[Source data — start]

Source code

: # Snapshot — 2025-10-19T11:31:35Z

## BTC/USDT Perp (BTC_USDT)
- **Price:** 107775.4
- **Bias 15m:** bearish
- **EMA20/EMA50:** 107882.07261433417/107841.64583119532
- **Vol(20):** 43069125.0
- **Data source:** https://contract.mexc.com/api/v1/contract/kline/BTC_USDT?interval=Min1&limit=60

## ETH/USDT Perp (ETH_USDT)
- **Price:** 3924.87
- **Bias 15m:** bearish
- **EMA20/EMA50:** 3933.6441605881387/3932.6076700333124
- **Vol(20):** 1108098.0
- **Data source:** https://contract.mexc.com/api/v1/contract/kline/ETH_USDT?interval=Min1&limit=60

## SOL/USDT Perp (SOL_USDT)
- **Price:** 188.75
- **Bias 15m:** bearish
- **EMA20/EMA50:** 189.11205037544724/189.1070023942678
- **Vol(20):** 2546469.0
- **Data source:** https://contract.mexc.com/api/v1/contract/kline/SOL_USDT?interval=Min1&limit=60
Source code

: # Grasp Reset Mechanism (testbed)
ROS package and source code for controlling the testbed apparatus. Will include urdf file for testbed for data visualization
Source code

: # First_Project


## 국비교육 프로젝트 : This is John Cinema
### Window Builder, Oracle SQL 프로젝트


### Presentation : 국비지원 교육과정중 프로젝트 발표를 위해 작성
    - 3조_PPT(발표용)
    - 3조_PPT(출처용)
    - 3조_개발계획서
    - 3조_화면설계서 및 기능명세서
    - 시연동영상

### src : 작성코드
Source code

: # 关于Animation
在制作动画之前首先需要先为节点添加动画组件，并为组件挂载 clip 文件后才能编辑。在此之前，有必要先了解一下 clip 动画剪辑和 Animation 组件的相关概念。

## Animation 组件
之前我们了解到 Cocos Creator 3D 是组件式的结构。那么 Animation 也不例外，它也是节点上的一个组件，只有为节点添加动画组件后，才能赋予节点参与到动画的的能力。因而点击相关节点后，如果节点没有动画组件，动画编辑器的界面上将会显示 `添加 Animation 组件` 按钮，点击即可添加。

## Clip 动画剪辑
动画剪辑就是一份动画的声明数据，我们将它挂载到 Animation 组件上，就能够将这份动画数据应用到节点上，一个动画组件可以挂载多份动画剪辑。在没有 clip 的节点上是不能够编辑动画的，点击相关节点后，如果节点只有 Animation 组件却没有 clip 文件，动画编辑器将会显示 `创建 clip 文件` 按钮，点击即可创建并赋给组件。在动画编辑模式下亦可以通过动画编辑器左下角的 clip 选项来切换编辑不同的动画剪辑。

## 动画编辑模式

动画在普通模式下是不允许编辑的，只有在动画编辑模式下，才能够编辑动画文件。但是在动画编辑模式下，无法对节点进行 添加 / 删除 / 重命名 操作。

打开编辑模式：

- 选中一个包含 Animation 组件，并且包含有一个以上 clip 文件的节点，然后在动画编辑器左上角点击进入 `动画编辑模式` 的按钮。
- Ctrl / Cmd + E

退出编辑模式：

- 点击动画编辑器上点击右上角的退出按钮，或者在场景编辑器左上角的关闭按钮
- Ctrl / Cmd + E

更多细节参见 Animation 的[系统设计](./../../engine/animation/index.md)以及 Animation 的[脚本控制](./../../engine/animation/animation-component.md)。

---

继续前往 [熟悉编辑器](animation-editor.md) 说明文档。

[Source data — finish]
[Source data — start]

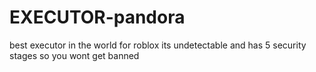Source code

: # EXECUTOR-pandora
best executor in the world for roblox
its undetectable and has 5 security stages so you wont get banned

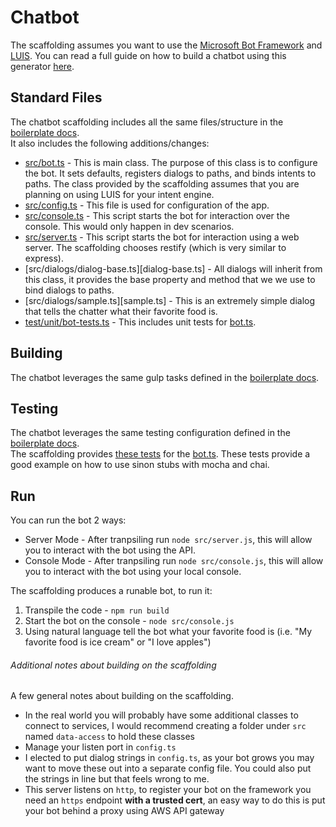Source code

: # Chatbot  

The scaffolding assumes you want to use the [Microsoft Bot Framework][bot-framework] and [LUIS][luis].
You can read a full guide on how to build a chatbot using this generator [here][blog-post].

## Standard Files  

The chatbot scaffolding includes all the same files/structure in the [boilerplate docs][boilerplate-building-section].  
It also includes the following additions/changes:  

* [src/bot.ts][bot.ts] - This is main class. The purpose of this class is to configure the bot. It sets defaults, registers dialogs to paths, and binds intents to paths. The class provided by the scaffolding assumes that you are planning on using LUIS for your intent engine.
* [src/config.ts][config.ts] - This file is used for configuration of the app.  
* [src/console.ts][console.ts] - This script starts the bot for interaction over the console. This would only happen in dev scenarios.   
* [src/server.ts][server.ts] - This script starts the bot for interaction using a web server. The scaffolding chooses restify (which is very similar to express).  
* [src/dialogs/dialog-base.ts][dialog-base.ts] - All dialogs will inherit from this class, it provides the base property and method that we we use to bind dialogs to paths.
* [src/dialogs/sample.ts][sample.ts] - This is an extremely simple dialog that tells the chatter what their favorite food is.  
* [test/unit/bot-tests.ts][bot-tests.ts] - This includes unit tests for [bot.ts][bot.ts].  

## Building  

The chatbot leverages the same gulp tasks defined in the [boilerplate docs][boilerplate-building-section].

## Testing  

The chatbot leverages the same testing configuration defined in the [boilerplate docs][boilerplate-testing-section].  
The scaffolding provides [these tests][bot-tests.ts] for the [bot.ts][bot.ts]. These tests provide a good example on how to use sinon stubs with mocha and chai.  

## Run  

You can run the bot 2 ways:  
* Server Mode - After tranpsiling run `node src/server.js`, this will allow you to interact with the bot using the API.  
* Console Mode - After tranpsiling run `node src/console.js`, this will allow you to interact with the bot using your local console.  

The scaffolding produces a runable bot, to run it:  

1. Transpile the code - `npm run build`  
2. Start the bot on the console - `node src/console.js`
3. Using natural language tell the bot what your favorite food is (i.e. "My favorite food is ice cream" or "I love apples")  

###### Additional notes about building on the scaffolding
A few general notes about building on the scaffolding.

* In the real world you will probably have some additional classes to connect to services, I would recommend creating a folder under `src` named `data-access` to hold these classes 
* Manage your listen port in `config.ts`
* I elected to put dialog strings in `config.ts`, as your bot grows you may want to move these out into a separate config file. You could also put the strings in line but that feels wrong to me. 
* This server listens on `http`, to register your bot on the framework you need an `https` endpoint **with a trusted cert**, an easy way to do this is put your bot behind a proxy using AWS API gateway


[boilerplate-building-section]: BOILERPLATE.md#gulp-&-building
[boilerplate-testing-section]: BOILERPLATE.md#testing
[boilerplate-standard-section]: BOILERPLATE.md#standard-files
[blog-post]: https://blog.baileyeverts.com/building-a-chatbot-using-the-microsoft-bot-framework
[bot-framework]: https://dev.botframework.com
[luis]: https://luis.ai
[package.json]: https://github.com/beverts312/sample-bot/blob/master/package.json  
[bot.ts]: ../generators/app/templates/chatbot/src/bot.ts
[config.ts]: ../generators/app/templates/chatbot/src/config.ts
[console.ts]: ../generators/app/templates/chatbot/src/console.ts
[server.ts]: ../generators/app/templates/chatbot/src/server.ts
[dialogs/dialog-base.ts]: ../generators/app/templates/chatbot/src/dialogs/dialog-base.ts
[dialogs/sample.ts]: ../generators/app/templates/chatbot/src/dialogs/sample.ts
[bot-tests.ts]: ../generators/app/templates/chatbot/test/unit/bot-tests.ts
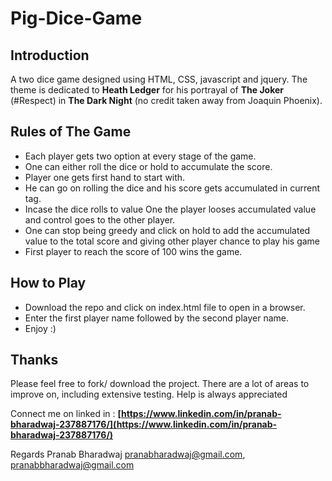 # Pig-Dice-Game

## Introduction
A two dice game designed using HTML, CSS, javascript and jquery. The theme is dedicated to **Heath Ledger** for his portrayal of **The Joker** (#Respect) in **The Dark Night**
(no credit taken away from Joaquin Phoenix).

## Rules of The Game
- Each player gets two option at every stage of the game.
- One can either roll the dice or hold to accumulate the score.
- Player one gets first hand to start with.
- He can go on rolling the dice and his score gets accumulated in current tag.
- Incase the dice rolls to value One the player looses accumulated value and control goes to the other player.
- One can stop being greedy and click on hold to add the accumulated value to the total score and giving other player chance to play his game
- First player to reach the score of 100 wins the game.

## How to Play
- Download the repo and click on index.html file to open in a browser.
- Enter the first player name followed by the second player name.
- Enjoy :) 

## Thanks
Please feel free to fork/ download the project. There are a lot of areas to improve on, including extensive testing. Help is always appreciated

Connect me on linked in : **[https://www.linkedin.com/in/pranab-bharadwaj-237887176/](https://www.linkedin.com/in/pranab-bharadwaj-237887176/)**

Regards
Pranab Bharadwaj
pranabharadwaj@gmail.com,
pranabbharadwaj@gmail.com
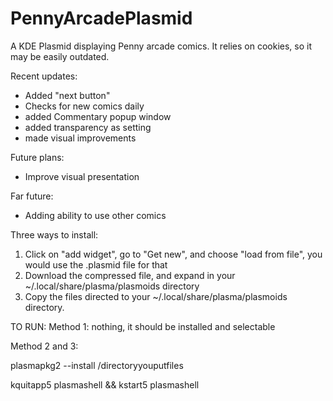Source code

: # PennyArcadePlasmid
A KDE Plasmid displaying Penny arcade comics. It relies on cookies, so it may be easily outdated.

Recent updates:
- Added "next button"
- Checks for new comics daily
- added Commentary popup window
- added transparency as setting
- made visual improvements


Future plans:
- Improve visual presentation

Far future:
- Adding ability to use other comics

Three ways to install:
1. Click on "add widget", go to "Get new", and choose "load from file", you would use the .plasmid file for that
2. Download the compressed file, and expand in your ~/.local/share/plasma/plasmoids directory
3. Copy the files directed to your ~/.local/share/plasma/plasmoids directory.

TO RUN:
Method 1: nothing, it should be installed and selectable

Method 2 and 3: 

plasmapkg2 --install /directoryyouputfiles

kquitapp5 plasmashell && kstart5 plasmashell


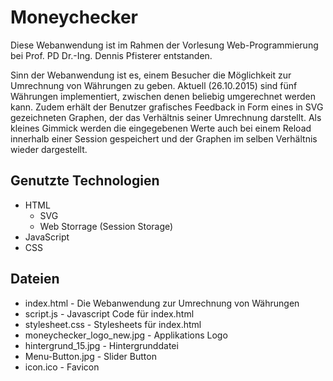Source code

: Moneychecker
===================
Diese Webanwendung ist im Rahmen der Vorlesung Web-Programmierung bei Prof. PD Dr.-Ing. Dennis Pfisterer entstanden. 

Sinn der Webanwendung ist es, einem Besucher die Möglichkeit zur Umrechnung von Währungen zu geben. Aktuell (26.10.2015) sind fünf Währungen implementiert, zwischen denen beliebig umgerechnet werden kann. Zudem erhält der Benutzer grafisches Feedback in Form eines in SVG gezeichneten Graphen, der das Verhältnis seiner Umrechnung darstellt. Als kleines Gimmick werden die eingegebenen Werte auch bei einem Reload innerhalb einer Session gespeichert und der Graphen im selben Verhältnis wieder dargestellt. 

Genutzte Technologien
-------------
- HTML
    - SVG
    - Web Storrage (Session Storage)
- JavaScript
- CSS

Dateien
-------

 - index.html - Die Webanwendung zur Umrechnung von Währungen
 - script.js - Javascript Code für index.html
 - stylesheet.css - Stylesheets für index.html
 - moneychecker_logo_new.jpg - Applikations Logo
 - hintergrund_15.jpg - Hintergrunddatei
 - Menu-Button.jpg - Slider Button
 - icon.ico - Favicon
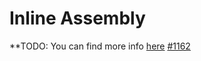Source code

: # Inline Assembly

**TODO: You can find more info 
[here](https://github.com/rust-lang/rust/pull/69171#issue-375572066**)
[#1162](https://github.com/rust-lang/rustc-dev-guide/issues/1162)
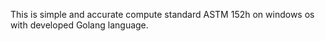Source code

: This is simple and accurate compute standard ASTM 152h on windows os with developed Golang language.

[Source data — finish]

» **What to work on**
Please print the lines from the one containing "Method 2 and" to the one containing "Diese Webanwendung ist", keeping both end lines and leaving out the pictures.

» **Written reply**
Method 2 and 3: 

plasmapkg2 --install /directoryyouputfiles

kquitapp5 plasmashell && kstart5 plasmashell


Source code

: Moneychecker
===================
Diese Webanwendung ist im Rahmen der Vorlesung Web-Programmierung bei Prof. PD Dr.-Ing. Dennis Pfisterer entstanden. 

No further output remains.